25. - But for we have learned and discovered so far for this dataset, I think it would still be totally good
to use either my original linear model or the one with speed_ground and pitch removed to
forecast landing distance. But since speed_ground has way more available data compared to
speed_air, I would still prefer to use the original model for forecasting.
SUMMARY
- The linear regression model I decided to use for this project is:
Distance = -5945.70 – 428.48*aircraft01 – 6.07*speed_ground + 88.23*speed_air +
13.63*height – 4.05*pitch.
(Note: ‘aircraft01’ = 1 if ‘aircraft’ = ‘airbus’ and ‘aircraft01’ = 0 otherwise)
- Adjusted R squared of this model is 0.9732, which indicates this is a good model that can
forecast 97.32% of the landing distance of the dataset.
- Speed_ground and pitch can be removed from the predictor group because of their different
signs in the Marginal Analysis and low p-value in the Joint Analysis.
- Summarizing questions:
1. How many observations (flights) do you use to fit your final model? If not all 950 flights,
why?
- I used 831 observations to fit my final model. The observation number is not 950 because I
removed duplicate values and abnormal values from the observation dataset for fitting the
model. These steps give us more cleaned, and unbiased dataset to produce a model that can fit
the dataset well.
2. What factors and how they impact the landing distance of a flight?

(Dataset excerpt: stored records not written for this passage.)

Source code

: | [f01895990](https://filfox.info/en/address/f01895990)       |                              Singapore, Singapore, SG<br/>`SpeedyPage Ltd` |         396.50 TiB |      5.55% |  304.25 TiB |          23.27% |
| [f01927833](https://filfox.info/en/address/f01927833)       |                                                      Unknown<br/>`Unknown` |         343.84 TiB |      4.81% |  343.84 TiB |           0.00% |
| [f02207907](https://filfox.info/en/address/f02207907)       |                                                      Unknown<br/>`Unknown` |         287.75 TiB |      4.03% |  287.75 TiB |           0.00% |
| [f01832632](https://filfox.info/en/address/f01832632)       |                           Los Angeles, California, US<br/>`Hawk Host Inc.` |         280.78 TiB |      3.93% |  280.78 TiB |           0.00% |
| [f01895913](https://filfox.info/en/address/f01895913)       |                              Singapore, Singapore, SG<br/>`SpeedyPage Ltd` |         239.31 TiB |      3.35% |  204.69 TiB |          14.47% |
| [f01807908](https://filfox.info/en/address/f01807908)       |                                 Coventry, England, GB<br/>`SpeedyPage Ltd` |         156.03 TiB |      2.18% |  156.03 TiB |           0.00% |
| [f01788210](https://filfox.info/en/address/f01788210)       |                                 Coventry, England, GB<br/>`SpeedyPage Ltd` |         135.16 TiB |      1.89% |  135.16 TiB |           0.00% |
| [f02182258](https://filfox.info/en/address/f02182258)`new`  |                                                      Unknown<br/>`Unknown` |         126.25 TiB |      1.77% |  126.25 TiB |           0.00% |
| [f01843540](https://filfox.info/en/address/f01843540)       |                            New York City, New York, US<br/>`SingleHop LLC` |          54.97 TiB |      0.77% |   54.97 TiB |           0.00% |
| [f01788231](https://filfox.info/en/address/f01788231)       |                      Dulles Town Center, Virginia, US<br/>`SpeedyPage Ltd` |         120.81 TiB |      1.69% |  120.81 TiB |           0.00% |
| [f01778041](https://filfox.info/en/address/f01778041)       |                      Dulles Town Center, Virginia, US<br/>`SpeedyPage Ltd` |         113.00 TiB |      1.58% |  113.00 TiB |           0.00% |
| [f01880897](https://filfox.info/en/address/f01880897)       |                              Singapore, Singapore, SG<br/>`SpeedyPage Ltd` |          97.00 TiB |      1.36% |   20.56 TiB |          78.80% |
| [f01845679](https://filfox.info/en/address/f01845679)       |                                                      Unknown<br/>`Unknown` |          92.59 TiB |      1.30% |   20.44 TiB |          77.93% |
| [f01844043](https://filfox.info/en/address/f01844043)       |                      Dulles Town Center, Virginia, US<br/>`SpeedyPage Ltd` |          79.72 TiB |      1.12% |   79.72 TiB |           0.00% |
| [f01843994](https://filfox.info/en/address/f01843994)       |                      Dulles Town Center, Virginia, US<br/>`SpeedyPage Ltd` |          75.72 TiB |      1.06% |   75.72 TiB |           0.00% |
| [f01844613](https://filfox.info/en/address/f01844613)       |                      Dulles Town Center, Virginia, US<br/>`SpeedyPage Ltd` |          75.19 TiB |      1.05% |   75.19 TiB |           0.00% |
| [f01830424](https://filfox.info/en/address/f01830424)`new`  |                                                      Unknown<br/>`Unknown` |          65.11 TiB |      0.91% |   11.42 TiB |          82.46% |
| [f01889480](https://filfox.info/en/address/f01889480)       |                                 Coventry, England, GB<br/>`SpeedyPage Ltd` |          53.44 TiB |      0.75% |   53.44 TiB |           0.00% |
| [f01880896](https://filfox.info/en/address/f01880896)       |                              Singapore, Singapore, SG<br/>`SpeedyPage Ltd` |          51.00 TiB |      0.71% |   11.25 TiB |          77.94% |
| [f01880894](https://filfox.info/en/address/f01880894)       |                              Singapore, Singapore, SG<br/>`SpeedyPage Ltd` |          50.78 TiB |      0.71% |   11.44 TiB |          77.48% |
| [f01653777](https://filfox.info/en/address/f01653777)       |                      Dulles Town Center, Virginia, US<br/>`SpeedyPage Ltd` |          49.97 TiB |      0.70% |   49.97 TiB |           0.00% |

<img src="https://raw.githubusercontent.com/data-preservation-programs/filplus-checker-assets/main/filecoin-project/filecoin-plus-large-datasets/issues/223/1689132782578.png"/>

- Factors that impact the landing distance of a flight are: aircraft01 (aircraft01 = 1 if aircraft =
airbus and = 0 otherwise), speed_ground, speed_air, height and pitch.
- Factors that do not impact the landing distance of a flight are: duration and no_pasg. Based on
the low correlation coefficients and large p-values of these variables with distance, we can
figure out that duration and no_pasg are not statistically significant to the fitting model of
distance. Therefore, I did not use these two variables as predictors for my final model.
- Since speed_ground and speed_air are strongly correlated with each other, we should have
dropped one of them out. But since I hadn’t known which variable I should drop before fitting
the model, so I decided to keep both to fit my model. And because speed_air has very small
amount of available data, it didn’t affect tremendously to our result.
- After fitting the model, I realized that speed_ground and pitch may not make a good
contribution to the model.
➔ Factors that impact the landing distance determined after fitting the model are: aircraft01,
speed_air and height.
3. Is there any difference between the two makes Boeing and Airbus?

26. - Based on the box plot I’ve created to show the distribution of landing distance based on
whether the aircraft is airbus or boeing, we can visualize that landing distance for airbus is
slightly lower than landing distance for boeing.
- Based on the final linear regression model I’ve come up with:
Distance = -5945.70 – 428.48*aircraft01 – 6.07*speed_ground + 88.23*speed_air +
13.63*height – 4.05*pitch.
(Note: ‘aircraft01’ = 1 if ‘aircraft’ = ‘airbus’ and ‘aircraft01’ = 0 otherwise)
➔ Thanks to the dummy variable ‘aircraft01’ we can figure out that landing distance decreases
by 428.28 feet if the aircraft is airbus and vice versa.